**TEXT BLOCK:**
>>>>>

Although the parties’ daughter turned eighteen on April 28, 2007, we agree with the defendant that his appeal would not be rendered moot by that fact in view of his unchallenged representation to this court that he may be entitled to favorable tax and other financial consequences should he prevail.
In her motion to intervene, Husaluk stated: “I am the paternal aunt of the minor child .... By order of the court, [the child] resided with me during the summer of 2002. ... I have maintained contact with [the child] throughout this school year. . . . [The child] spent her spring vacation with me, as ordered by the court. ... I provide a safe and loving environment . . . for [the child]. ... It is [the child’s desire] to reside with me through her high school year[s]. Wherefore, I ask that the court grant me permission to intervene.”
General Statutes § 46b-59 provides in relevant part: “The Superior Court may grant the right of visitation with respect to any minor child or children to any person, upon an application of such person. Such order shall be according to the court’s best judgment upon the facts of the case and subject to such conditions and limitations as it deems equitable .... In making, modifying or terminating such an order, the court shall be guided by the best interest of the child, giving consideration to the wishes of such child if he is of sufficient age and capable of forming an intelligent opinion. ...” (Emphasis added.)
General Statutes § 46b-56b provides: “In any dispute as to the custody of a minor child involving a parent and a nonparent, there shall be a presumption that it is in the best interest of the child to be in the custody of the parent, which presumption may be rebutted by showing that it would be detrimental to the child to permit the parent to have custody.”
General Statutes § 46b-57 provides: “In any controversy before the Superior Court as to the custody of minor children, and on any complaint under this chapter or section 46b-1 or 51-348a, if there is any minor child of either or both parties, the court, if it has jurisdiction under the provisions of chapter 815p, may allow any interested third party or parties to intervene upon motion. The court may award full or partial custody, care, education and visitation rights of such child to any such third party upon such conditions and limitations as it deems equitable. Before allowing any such intervention, the court may appoint counsel for the child or children pursuant to the provisions of section 46b-54. In making any order under this section, the court shall be guided by the best interests of the child, giving consideration to the wishes of the child if the child is of sufficient age and capable of forming an intelligent preference.”
General Statutes § 46b-56 provides in relevant part: “(a) In any controversy before the Superior Court as to the custody or care of minor children, and at any time after the return day of any complaint under section 46b-45, the court may make or modify any proper order regarding the custody, care, education, visitation and support of the children if it has jurisdiction under the provisions of chapter 815p. Subject to the provisions of section 46b-56a, the court may assign parental responsibility for raising the child to the parents jointly, or may award custody to either parent or to a third party, according to its best judgment upon the facts of the case and subject to such conditions and limitations as it deems equitable. The court may also make any order granting the right of visitation of any child to a third party to the action, including, but not limited to, grandparents.

<<<<<

**EXPLORE THE MATERIAL:**
**1.** Copy the passage of the custody text from "General Statutes § 46b-56 provides" to "limited to, grandparents." word for word.
**2.** According to the custody text, why is the defendant's appeal not moot even though the parties' daughter turned eighteen? Answer in one to three sentences.

**INFORMATION SUPPLIED:**
>>>>>

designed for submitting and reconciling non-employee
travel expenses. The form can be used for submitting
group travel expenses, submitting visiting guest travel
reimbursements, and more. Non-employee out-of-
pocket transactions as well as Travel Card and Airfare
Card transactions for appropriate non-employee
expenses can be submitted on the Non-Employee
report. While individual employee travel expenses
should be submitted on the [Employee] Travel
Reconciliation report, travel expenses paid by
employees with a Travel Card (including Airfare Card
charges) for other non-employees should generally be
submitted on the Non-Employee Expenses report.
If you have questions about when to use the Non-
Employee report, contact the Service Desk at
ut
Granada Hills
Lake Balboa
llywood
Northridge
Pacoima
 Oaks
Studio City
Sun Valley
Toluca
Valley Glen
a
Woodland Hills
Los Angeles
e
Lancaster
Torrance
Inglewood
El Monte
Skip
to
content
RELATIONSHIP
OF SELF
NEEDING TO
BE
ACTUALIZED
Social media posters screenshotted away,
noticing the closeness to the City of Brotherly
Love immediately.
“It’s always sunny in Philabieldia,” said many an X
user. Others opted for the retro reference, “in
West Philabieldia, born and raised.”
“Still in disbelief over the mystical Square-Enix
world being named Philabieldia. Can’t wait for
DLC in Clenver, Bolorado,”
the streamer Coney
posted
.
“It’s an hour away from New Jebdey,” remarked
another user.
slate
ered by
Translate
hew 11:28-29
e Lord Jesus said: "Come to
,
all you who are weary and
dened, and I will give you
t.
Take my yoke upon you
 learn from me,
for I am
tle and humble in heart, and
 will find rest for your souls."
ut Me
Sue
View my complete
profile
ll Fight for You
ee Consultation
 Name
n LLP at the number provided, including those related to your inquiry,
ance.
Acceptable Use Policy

<<<<<

**RESULTS FOR EACH TASK:**
**1.**
General Statutes § 46b-56 provides in relevant part: “(a) In any controversy before the Superior Court as to the custody or care of minor children, and at any time after the return day of any complaint under section 46b-45, the court may make or modify any proper order regarding the custody, care, education, visitation and support of the children if it has jurisdiction under the provisions of chapter 815p. Subject to the provisions of section 46b-56a, the court may assign parental responsibility for raising the child to the parents jointly, or may award custody to either parent or to a third party, according to its best judgment upon the facts of the case and subject to such conditions and limitations as it deems equitable. The court may also make any order granting the right of visitation of any child to a third party to the action, including, but not limited to, grandparents.

**2.** The defendant told the court that he may be entitled to favorable tax and other financial consequences if he prevails, and no one challenged that representation. Because of it, the court agrees that the daughter's turning eighteen on April 28, 2007, does not make his appeal moot.